▸ What needs to be done
Transcribe the data word for word, starting at the line that contains "Where is the" and ending at the last line of the data. Leave the pictures out of your answer.

....

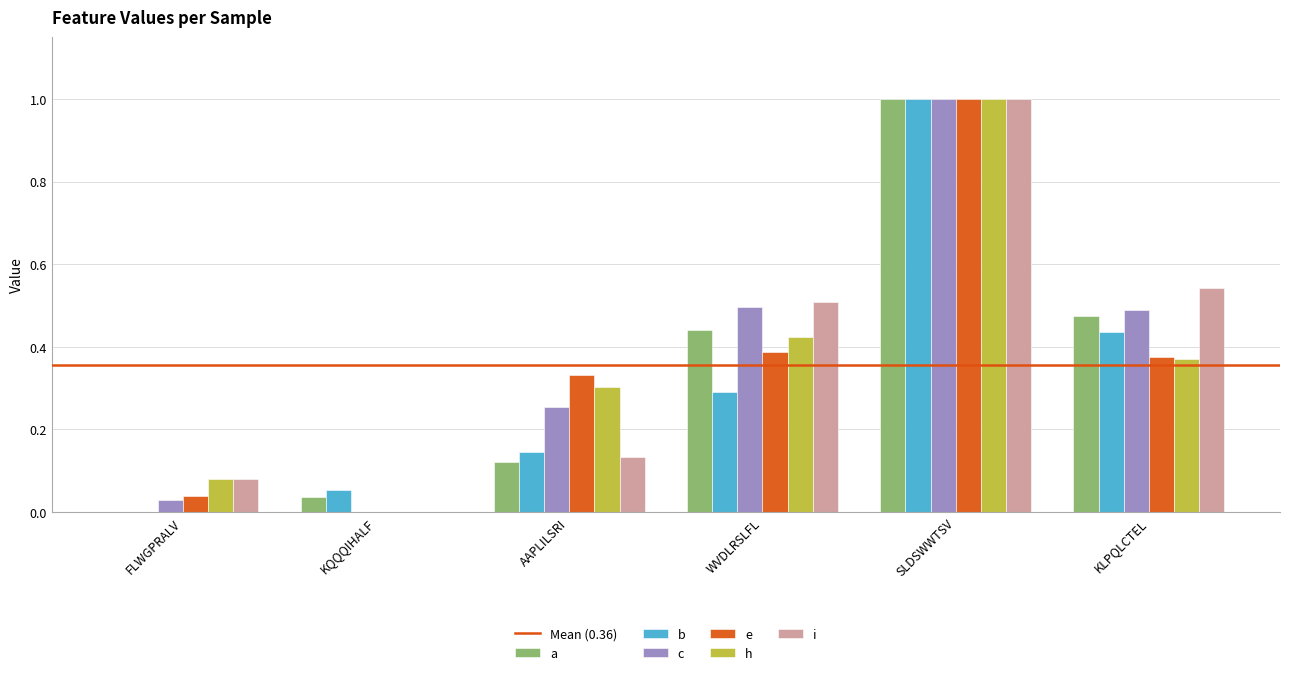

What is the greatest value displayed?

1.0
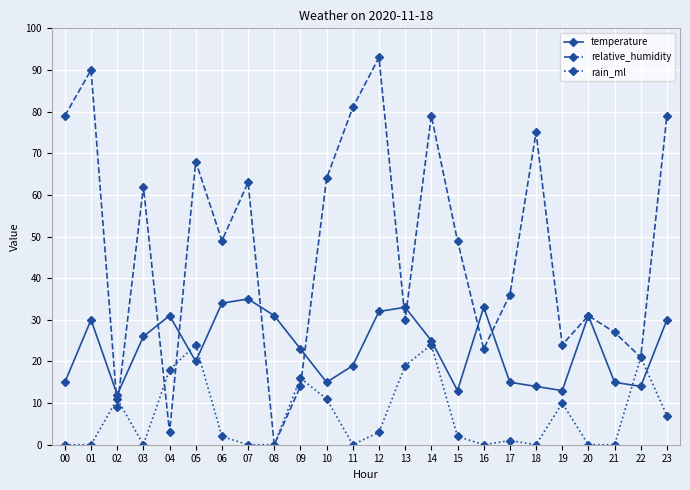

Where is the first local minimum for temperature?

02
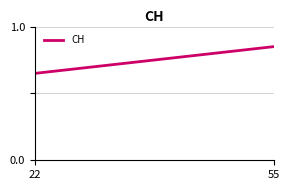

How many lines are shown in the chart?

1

....

▸ Completed task
Where is the first local minimum for temperature?

02

How many lines are shown in the chart?

1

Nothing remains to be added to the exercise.